*Tareas del ejercicio*.
a - Según el texto sobre la muerte de Lucía y Rafael, ¿por qué eran conocidos en el barrio los presuntos asesinos?
b - Indica si cada afirmación concuerda con el texto sobre la muerte de Lucía y Rafael y cita las palabras que lo deciden. (i) El autor sostiene que esta vez la culpa es de la sociedad. (ii) Los atracos atribuidos a los presuntos autores se cometieron sobre todo contra personas mayores. (iii) Ya el viernes la mayoría de los vecinos hablaba de los presuntos autores.
c - Prosigue el texto sobre la muerte de Lucía y Rafael a partir de su última frase.

No ha sido la sociedad

Que no. Que se pongan como se pongan, esta vez la sociedad no ha sido la culpable. A Lucía y Rafael los han matado —presuntamente, según manda precisar el catecismo— un par de asesinos alevines perfectamente conocidos en el barrio por su amplísimo historial de hazañas delictivas. Exactamente los mismos que ya el viernes estaban en labios de la mayoría de los vecinos. Si la vaina va de buscar responsabilidades más allá de las de los propios criminales, podemos empezar a mirar entre los y las que voluntariamente se han puesto una venda y no han movido un dedo ante la retahíla de atracos, principalmente a personas mayores, cometidos por estas joyas a las que aún hoy se empeñan en proteger y disculpar con las monsergas ramplonas que ni me molestaré en enunciar.

Repitiéndome, diré simplemente que soy incapaz de imaginar qué catadura hay que tener para saltar como un resorte a defender a los autores de semejante acto de barbarie. Tanta compresión hacia los victimarios y ninguna hacia las víctimas, que a la postre acaban siendo las culpables de su propia muerte por haberse cruzado en el camino de unos incomprendidos a los que no se les puede pedir cuentas sobre sus fechorías. En sentido casi literal, por desgracia.

*Registros extraídos*.
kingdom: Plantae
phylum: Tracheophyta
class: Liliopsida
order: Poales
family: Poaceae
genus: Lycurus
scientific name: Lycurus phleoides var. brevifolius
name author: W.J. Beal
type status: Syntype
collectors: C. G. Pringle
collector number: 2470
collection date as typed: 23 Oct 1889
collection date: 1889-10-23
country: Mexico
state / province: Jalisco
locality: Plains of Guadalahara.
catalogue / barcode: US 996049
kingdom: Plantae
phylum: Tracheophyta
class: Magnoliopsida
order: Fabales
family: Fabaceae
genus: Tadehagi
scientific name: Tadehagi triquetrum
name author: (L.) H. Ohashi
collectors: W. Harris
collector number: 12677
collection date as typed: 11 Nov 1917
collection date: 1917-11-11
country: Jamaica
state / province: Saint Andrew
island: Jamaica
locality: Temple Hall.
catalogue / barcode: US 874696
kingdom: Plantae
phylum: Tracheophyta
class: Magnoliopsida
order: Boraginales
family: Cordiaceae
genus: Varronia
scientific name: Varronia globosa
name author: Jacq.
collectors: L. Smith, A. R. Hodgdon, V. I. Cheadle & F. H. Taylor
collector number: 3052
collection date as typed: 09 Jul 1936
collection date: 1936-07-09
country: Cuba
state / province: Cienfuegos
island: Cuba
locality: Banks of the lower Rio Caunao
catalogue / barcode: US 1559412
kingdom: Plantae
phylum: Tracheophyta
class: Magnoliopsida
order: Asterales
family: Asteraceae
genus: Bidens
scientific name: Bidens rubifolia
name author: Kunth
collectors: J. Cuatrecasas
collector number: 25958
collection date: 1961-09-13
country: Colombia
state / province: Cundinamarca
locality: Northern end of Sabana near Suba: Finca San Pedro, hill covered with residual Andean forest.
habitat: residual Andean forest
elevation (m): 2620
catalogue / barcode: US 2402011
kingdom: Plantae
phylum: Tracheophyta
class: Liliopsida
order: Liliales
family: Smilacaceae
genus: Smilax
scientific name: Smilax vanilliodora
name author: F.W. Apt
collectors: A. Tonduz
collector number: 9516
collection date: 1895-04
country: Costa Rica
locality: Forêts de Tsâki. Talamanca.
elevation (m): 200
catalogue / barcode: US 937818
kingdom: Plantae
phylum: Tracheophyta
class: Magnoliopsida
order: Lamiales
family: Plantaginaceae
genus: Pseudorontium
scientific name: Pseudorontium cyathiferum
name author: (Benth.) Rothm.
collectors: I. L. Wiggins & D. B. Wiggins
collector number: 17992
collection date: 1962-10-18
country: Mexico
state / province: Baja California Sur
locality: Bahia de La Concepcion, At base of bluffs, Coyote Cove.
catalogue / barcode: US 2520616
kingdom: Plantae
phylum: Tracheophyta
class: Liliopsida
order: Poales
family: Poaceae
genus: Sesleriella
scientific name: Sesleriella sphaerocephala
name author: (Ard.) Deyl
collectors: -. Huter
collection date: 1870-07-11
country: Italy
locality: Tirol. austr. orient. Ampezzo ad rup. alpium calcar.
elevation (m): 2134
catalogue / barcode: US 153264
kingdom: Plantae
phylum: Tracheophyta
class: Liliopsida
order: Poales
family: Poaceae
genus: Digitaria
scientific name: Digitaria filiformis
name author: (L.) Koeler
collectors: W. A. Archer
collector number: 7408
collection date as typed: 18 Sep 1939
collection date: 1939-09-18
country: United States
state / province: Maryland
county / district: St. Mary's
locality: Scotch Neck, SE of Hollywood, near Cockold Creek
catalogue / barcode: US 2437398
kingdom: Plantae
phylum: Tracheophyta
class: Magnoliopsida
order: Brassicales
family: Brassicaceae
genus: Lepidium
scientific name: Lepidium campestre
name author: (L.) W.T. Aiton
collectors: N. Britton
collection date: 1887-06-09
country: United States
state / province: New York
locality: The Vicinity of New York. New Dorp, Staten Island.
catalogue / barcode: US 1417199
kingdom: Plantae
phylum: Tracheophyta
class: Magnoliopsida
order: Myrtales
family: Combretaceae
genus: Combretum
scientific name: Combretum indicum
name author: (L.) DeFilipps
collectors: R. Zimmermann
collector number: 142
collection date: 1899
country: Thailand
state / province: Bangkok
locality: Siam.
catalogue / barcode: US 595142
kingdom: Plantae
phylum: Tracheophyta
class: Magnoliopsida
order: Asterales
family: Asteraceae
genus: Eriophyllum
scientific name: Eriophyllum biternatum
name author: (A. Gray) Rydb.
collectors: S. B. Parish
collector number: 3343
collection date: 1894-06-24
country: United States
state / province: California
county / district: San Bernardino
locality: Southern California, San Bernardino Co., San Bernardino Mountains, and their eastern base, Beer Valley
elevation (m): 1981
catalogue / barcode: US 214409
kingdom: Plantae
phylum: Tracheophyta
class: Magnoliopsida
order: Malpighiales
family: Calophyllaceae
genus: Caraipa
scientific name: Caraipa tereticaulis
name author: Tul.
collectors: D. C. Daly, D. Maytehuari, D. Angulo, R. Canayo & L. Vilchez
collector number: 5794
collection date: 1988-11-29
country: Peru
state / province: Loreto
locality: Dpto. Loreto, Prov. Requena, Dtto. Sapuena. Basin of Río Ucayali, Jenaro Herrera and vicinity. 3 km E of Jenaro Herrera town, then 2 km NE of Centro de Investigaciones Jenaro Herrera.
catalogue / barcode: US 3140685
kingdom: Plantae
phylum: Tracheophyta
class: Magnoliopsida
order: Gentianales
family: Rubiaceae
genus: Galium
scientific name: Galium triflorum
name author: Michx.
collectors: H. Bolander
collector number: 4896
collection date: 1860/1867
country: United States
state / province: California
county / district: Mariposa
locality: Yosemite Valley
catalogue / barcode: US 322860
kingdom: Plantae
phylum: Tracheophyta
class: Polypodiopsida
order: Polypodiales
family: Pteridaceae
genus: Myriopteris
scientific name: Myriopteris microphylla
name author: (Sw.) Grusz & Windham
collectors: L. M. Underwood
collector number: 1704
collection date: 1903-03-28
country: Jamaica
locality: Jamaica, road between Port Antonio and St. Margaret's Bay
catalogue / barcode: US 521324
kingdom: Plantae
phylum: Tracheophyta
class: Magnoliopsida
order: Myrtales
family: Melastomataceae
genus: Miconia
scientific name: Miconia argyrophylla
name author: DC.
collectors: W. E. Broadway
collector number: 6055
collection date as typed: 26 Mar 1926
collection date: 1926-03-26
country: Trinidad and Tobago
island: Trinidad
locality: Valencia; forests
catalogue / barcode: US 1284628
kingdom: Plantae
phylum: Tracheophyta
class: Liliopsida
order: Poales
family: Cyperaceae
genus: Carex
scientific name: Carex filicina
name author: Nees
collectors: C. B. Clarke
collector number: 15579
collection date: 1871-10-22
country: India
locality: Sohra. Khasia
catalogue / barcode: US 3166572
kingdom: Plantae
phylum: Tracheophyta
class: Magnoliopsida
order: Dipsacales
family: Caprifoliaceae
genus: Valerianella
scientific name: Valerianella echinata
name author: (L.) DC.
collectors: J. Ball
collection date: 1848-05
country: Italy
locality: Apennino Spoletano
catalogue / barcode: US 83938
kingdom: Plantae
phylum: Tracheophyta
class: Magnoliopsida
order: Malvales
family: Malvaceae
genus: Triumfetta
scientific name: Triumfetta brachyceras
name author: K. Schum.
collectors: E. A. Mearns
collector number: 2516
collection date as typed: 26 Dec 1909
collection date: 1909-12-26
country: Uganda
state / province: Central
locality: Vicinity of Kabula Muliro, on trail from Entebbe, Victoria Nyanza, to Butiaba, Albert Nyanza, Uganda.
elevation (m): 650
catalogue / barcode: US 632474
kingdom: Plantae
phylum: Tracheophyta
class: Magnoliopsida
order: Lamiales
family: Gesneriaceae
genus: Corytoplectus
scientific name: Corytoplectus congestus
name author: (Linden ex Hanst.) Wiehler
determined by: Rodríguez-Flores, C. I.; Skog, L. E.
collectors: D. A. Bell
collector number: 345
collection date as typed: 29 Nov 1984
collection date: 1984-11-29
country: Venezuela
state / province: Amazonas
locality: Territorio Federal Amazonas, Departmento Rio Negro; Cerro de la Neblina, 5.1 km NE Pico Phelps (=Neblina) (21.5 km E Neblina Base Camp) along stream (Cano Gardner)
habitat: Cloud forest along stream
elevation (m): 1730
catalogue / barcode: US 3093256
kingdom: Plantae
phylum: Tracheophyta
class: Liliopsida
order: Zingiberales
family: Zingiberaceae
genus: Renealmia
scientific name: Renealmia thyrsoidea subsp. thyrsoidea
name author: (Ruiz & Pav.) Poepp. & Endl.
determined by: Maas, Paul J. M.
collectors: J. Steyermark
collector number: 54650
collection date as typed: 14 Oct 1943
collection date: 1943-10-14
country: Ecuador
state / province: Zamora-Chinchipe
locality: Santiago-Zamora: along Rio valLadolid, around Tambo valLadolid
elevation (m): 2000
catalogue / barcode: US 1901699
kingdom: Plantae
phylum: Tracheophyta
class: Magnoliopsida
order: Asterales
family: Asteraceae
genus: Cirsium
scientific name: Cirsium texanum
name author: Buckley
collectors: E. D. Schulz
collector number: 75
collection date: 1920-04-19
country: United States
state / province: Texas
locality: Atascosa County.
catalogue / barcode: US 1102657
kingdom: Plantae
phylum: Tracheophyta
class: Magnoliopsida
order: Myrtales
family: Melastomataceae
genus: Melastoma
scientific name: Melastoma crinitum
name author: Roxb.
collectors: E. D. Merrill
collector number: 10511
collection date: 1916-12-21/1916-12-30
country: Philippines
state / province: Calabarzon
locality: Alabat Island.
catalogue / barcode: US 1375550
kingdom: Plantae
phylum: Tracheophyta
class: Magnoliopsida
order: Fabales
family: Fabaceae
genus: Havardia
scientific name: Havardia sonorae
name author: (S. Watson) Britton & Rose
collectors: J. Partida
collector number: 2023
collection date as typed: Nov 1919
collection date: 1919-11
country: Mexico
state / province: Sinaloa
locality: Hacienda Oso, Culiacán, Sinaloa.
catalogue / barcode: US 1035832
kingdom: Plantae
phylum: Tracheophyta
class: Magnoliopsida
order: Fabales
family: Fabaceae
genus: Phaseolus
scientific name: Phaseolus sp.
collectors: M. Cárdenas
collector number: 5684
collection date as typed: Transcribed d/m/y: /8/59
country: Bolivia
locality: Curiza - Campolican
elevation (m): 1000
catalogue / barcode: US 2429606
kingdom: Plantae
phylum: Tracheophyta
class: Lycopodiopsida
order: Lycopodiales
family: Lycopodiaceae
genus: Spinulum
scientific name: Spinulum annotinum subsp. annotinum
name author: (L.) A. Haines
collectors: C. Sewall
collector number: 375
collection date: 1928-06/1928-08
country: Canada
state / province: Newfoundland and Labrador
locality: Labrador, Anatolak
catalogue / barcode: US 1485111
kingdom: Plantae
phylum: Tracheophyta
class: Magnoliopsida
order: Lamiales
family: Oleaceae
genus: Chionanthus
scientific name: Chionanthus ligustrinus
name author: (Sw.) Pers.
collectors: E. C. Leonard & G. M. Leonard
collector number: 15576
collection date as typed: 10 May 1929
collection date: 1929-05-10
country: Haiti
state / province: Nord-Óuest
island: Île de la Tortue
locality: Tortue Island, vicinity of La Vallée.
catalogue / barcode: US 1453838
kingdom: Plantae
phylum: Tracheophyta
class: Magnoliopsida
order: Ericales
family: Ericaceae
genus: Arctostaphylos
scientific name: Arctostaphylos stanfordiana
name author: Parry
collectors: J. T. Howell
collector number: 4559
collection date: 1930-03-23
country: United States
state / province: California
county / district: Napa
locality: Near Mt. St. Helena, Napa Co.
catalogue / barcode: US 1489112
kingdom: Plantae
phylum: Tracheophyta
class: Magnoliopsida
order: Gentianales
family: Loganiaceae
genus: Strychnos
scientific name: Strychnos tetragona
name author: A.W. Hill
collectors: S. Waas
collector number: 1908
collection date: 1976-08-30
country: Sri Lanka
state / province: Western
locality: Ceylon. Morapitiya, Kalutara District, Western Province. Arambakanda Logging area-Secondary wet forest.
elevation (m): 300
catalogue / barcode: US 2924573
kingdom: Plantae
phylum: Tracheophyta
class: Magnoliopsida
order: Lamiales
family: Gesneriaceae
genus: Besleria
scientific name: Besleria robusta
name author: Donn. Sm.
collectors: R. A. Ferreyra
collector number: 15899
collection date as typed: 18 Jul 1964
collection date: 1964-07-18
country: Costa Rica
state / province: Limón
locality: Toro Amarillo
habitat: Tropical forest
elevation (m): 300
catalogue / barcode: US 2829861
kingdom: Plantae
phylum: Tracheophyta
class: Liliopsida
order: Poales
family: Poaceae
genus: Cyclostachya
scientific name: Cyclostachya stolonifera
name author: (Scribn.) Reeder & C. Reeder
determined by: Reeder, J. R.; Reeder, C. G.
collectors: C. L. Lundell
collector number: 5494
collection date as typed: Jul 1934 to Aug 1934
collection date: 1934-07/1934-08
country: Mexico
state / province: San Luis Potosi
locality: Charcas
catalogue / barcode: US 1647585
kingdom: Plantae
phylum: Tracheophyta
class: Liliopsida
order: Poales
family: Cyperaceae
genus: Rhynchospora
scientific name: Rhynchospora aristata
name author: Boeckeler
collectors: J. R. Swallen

*Respuestas*.
a - Por su amplísimo historial de hazañas delictivas.

b -
(i) No: "esta vez la sociedad no ha sido la culpable".
(ii) Sí: "principalmente a personas mayores".
(iii) Sí: "ya el viernes estaban en labios de la mayoría de los vecinos".

c -
Bien quisiera estar exagerando la nota, que mis dedos tecleasen impelidos solo por la impotencia que me provoca la muerte a palos de quienes perfectamente podrían haber sido mis padres o mis suegros. Pero ustedes, que tienen ojos y oídos como yo, llevan horas leyendo y escuchando idéntico repertorio de pamplinas de aluvión. No nos queda, por lo visto, ni el derecho a lamentarnos en voz alta.

Tantos cómplices

Lo terrible es pensar que aunque no sepamos quiénes asesinaron a golpes y cuchilladas a Lucía y Rafael, si tenemos perfectamente identificados a los innumerables integrantes de su legión de cómplices. Qué impotencia indescriptible, asistir a otro crimen anunciado —doble, con una saña salvaje y con unas víctimas extremadamente vulnerables, para más inri— y no poder siquiera decir por lo bajo que hasta los ciegos de Otxarkoaga lo veían venir, no sea que te aparezca una patrulla de la totalitaria policía del pensamiento ortodoxo a leerte la cartilla.

Ya les dije que me da igual. Hace mucho tiempo que ha llegado el momento de acabar con esa nauseabunda perversión que supone que —¡en nombre del progreso y la justicia!— se aliente, se justifique y se ampare a los vulneradores sistemáticos de los derechos más básicos. Empezando por el de la vida, pero siguiendo por otros tan simples como poder pasear por tu barrio. En este caso y en tantos, un barrio humilde, castigado desde su mismo nacimiento por todo tipo de abusos y atropellos, a ver quién se lo explica a los señoritingos que pontifican sobre los pobres sin distinguirlos de una onza de chocolate.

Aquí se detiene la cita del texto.